Navy and Air Force planners papered over their modernization trap by concocting two virtual development out-year programs-the Air Force's multirole fighter (MRF) and the Navy's advanced strike aircraft. In 1993, the new civilian leadership merrily walked into the trap by determining the obvious (separate tactical aviation modernization programs by each service were not "affordable"), canceling the two non-existent programs and replacing them with the joint advanced strike technology (JAST) program that mutated into the JSF.
The problem was that each service had very different requirements. The Air Force wanted 1,763 cheap bombing trucks to replace F-16s and A-10s; the Navy wanted 480 "first day-of-the-war" deep-strike stealth bombers to compete with the Air Force in strategic bombing; and the Marines, still haunted by the ghosts of Admiral Frank Jack Fletcher and Guadalcanal, wanted to replace aging Harriers and conventional F/A-18s with 609 short takeoff vertical landing (STOVL) JSFs that will operate from big-deck amphibious assault ships if need be.
The promises of acquisition reform are not materializing, and the JSF is sinking into the familiar swamp of cost growth and schedule slippage that usually precede a performance shortfall.

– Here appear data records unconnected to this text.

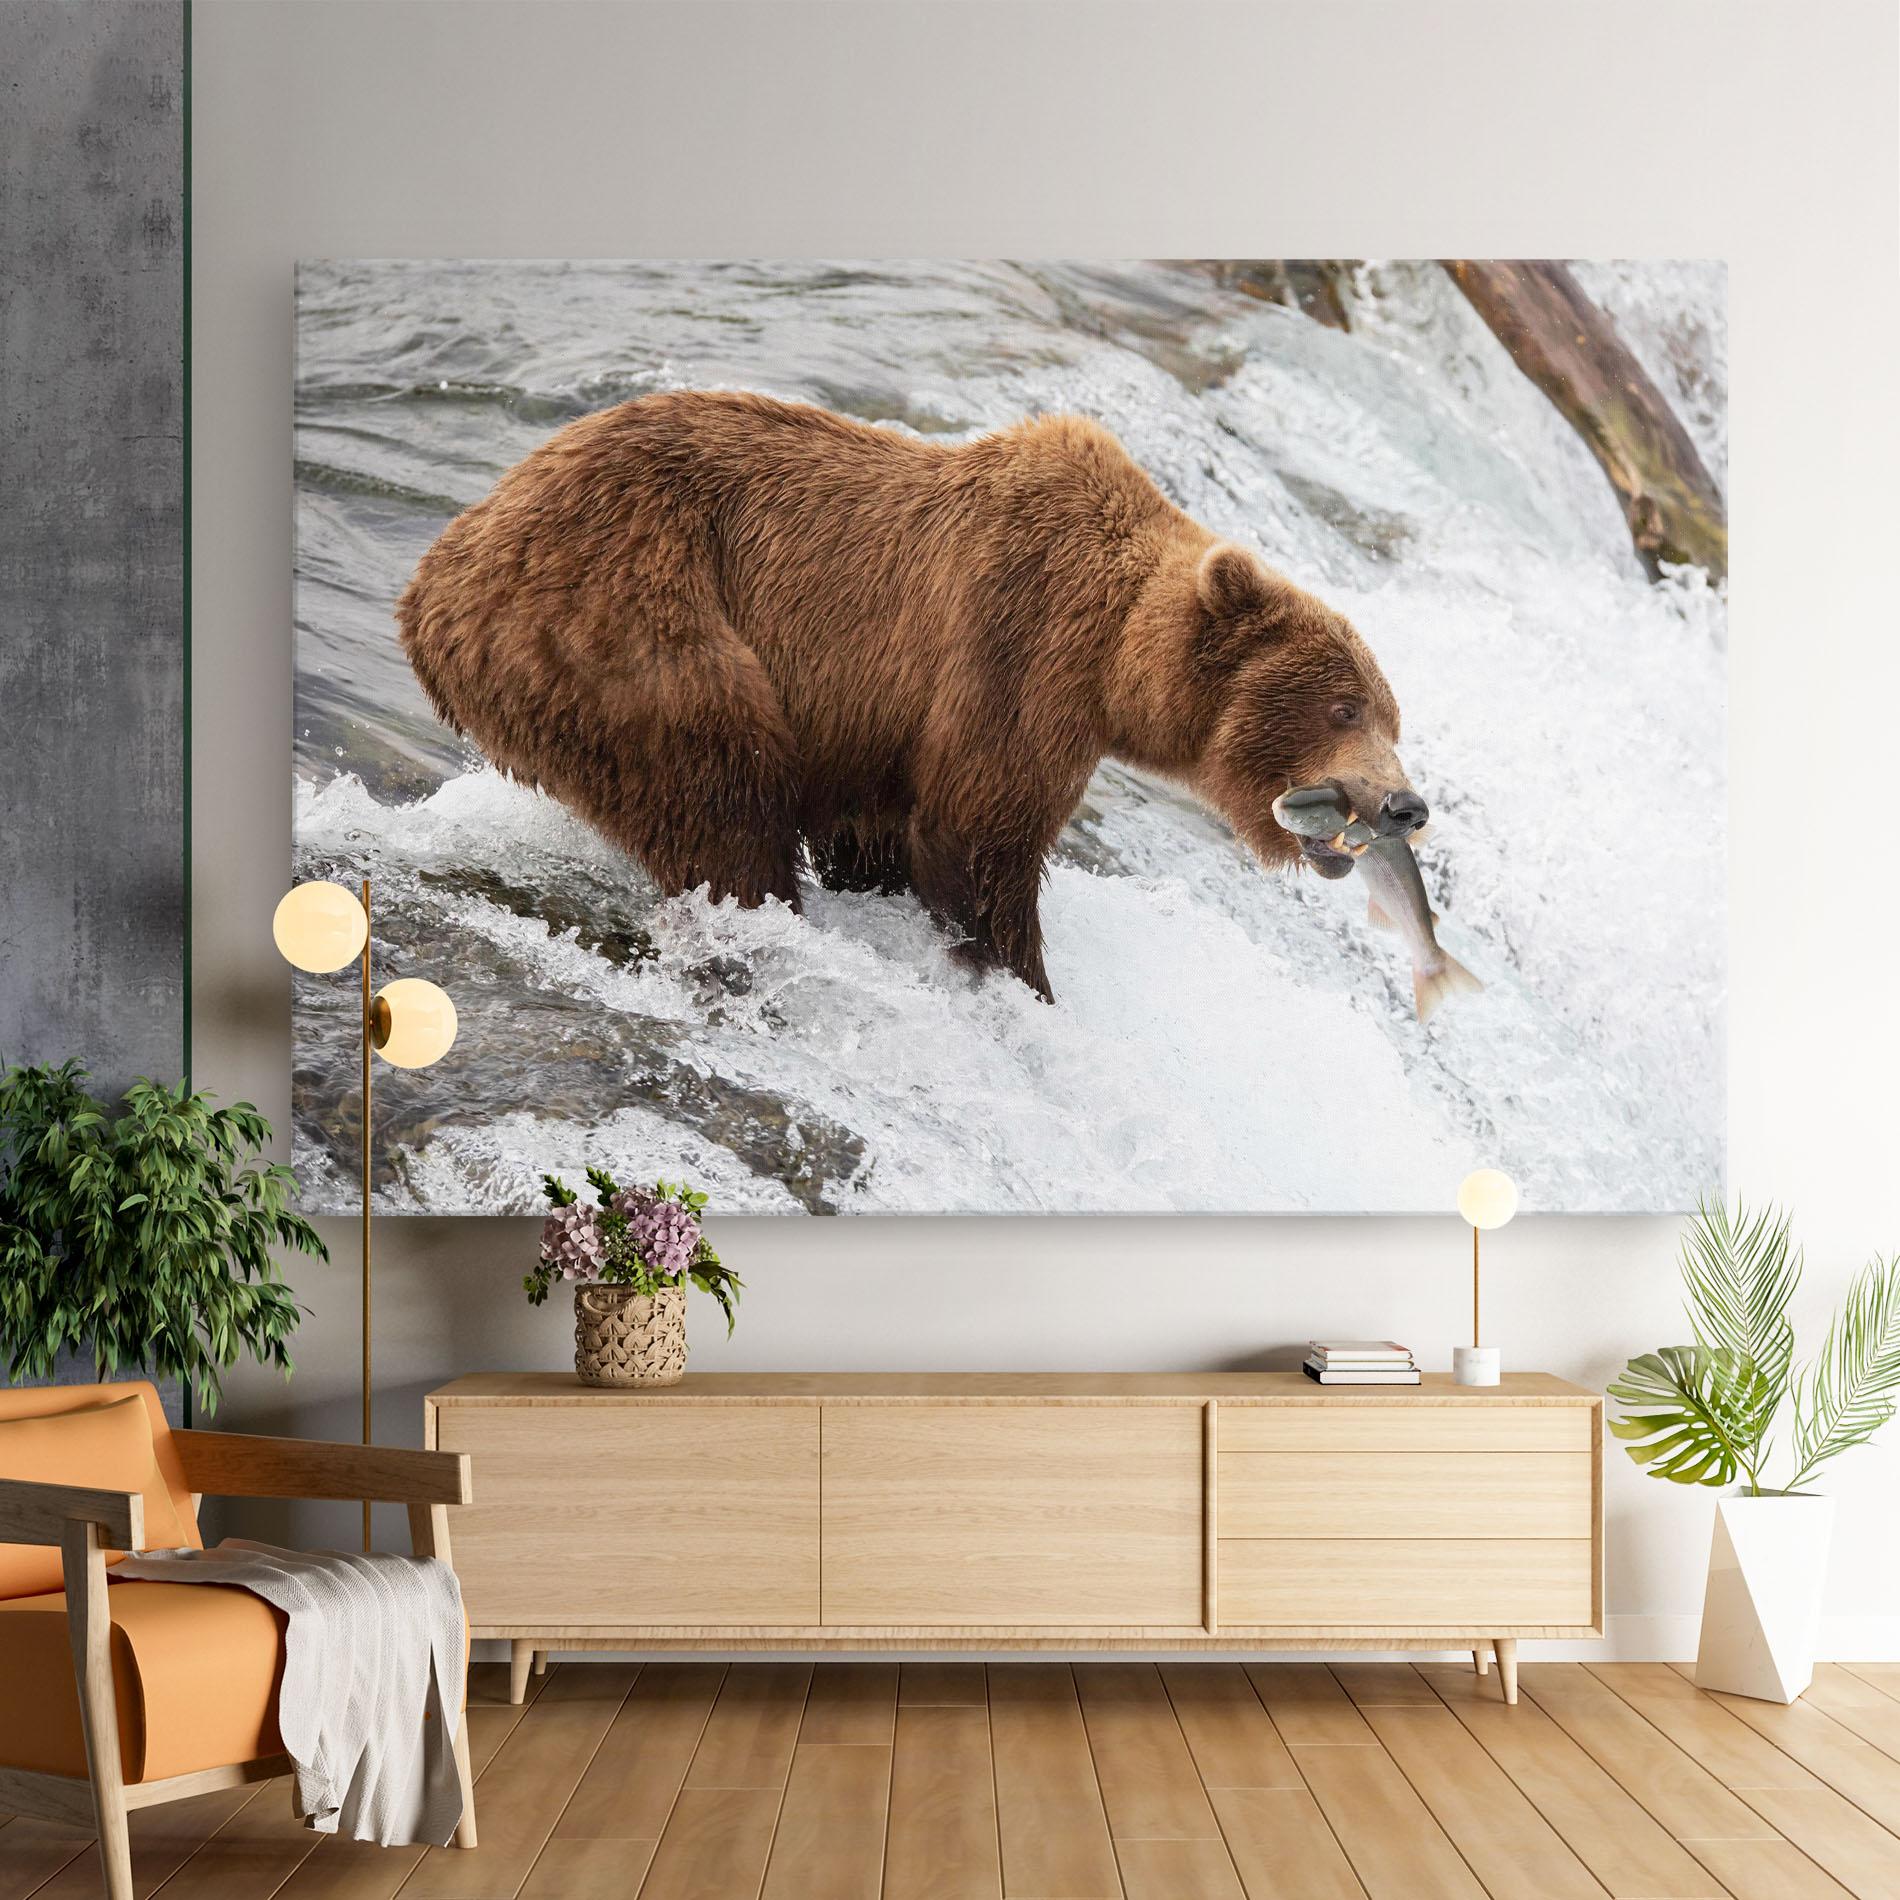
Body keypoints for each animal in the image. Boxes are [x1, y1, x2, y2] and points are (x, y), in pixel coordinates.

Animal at [397, 390, 1426, 1002]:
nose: (1404, 805)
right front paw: (1023, 981)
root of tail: (435, 578)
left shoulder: (879, 731)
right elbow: (978, 837)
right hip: (626, 620)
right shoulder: (1016, 650)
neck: (1114, 658)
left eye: (1392, 716)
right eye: (1344, 707)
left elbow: (882, 834)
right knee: (720, 794)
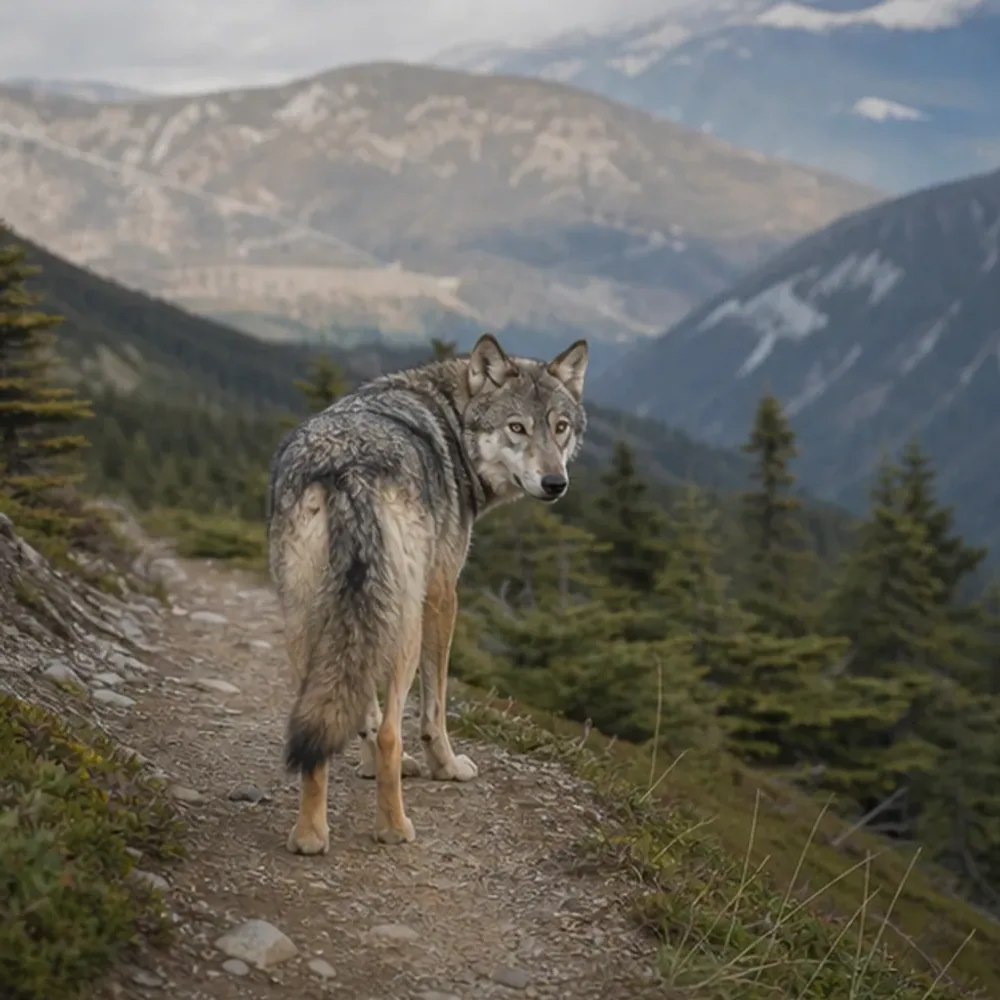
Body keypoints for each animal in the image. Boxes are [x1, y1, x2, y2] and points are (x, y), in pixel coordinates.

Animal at [266, 333, 589, 853]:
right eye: (517, 428)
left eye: (559, 428)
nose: (554, 483)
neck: (453, 423)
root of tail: (349, 469)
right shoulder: (442, 595)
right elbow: (434, 708)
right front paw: (447, 767)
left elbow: (360, 706)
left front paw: (366, 767)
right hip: (405, 627)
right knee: (392, 732)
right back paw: (395, 829)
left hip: (305, 620)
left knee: (317, 723)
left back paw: (310, 834)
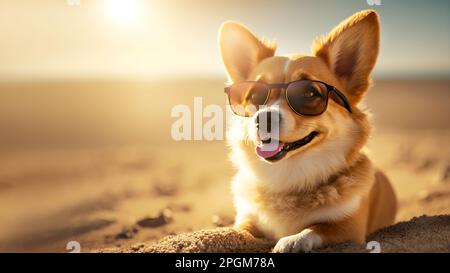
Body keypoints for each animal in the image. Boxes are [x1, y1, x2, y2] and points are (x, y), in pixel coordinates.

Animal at [219, 9, 398, 252]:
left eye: (309, 93)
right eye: (255, 96)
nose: (264, 117)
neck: (290, 176)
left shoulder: (349, 228)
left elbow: (314, 228)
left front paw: (291, 240)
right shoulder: (248, 218)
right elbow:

On 8 February 1999, for example, Defense Daily reported that Lockheed Martin's X-35 was facing $200 million in cost growth; Boeing had fundamentally redesigned its X-32 contender only 18 months before it was scheduled to fly. In March 1999, the Congressional Budget Office reported to the Senate Armed Services Committee that JSF costs might be underestimated by as much a 50%; in March 2000, the General Accounting Office told Congress the development program should be lengthened to reduce technical/cost risks: "To allow the JSF to proceed as planned-without maturing critical technologies-would perpetuate conditions that have led to cost growth and schedule delays in many prior DoD weapons system acquisition programs."
The GAO claims DoD restructured the program so that the EMD decision will be made with even less information than originally planned, and the program has migrated toward the traditional practice of developing technologies and products concurrently. It is important to remember that the X-32 and X-35 JSF demonstrators are even more limited as concept demonstrators than was the YF-22, so the risks created by concurrency could be even greater. The winner of the JSF "competition" will be determined by a flyoff demonstrating only low-speed handling, STOVL capability, and producibility with at least 70% parts commonality; the YF-22 supersonic cruise demonstrator demonstrated aerodynamics of high-speed, high-G maneuvering, and high alpha, low-speed maneuvering in mock dogfights.
A JSF spokeswoman acknowledged that the program office is preparing contractual language that would permit contractors to spend their own money on JSF-even though such a contract might be illegal under 31 U.S.C. 1342, which is a felony statute carrying a sanction of a $5,000 fine and two years in prison.
Air Force, Navy, and Marine Corps tactical fighter forces are in a pickle-a problem exacerbated by F-16 and F/A-18C structural problems. Perhaps it is time for introspection. We created TacAir house of cards with expedient decisions to rush the F-22 and F/A-18E/F into development, and we have wasted almost a decade chasing the engineering equivalent of a free lunch.
Mr. Spinney, a former Air Force officer, has worked in the Office of the Secretary of Defense since 1977.